Actions Speak What You Want: Provably Sample-Efficient Reinforcement Learning of the Quantal Stackelberg Equilibrium from Strategic Feedbacks

We study reinforcement learning (RL) for learning a Quantal Stackelberg Equilibrium (QSE) in an episodic Markov game with a leader-follower structure. In specific, at the outset of the game, the leader announces her policy to the follower and commits to it. The follower observes the leader's policy and, in turn, adopts a quantal response policy by solving an entropy-regularized policy optimization problem induced by leader's policy. The goal of the leader is to find her optimal policy, which yields the optimal expected total return, by interacting with the follower and learning from data. A key challenge of this problem is that the leader cannot observe the follower's reward, and needs to infer the follower's quantal response model from his actions against leader's policies. We propose sample-efficient algorithms for both the online and offline settings, in the context of function approximation. Our algorithms are based on (i) learning the quantal response model via maximum likelihood estimation and (ii) model-free or model-based RL for solving the leader's decision making problem, and we show that they achieve sublinear regret upper bounds. Moreover, we quantify the uncertainty of these estimators and leverage the uncertainty to implement optimistic and pessimistic algorithms for online and offline settings. Besides, when specialized to the linear and myopic setting, our algorithms are also computationally efficient. Our theoretical analysis features a novel performance-difference lemma which incorporates the error of quantal response model, which might be of independent interest.

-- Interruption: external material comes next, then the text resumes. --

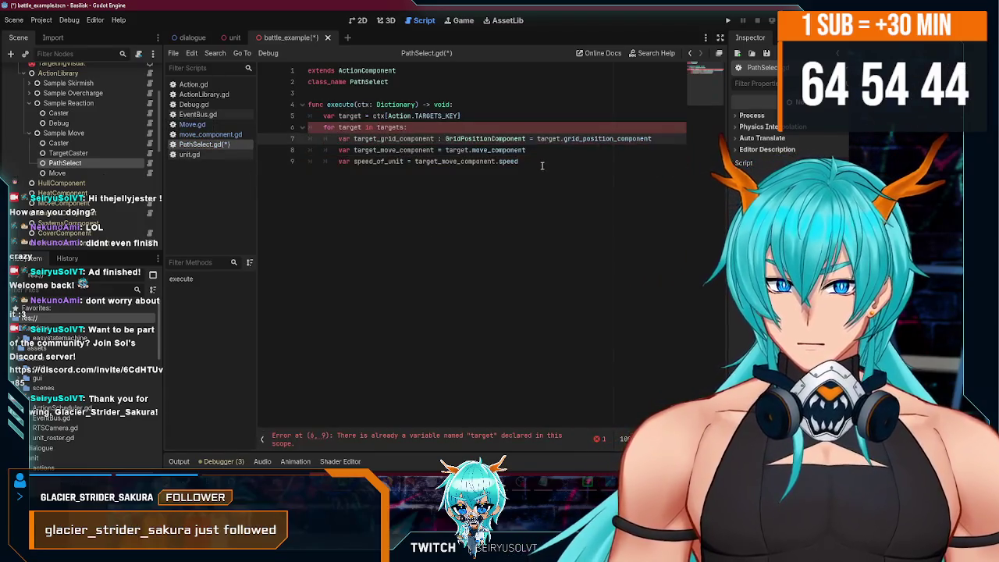
triple_click(514, 163)
key("BackSpace")
key("BackSpace")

翻译：我们研究在具有领导者-跟随者结构的回合制马尔可夫博弈中学习量纳什斯塔克尔伯格均衡（QSE）的强化学习（RL）问题。具体而言，在博弈开始时，领导者向跟随者公布其策略并承诺执行该策略。跟随者观察到领导者的策略后，通过求解由领导者策略诱导的熵正则化策略优化问题，采用量反应策略。领导者的目标是通过与跟随者交互并从数据中学习，找到能产生最优期望总回报的最优策略。该问题的关键挑战在于领导者无法观测跟随者的奖励，只能从跟随者针对领导者策略所采取的行动中推断其量反应模型。我们在函数近似框架下，针对在线和离线两种设置提出了样本高效的算法。我们的算法基于：（i）通过最大似然估计学习量反应模型；（ii）采用无模型或基于模型的RL解决领导者决策问题，并证明了这些算法具有次线性遗憾上界。此外，我们量化了这些估计量的不确定性，并利用该不确定性实现在线和离线设置下的乐观与悲观算法。当算法特化为线性且短视场景时，其计算效率同样得到保证。我们的理论分析提出了一种考虑量反应模型误差的新型性能差异引理，该引理可能具有独立的研究兴趣。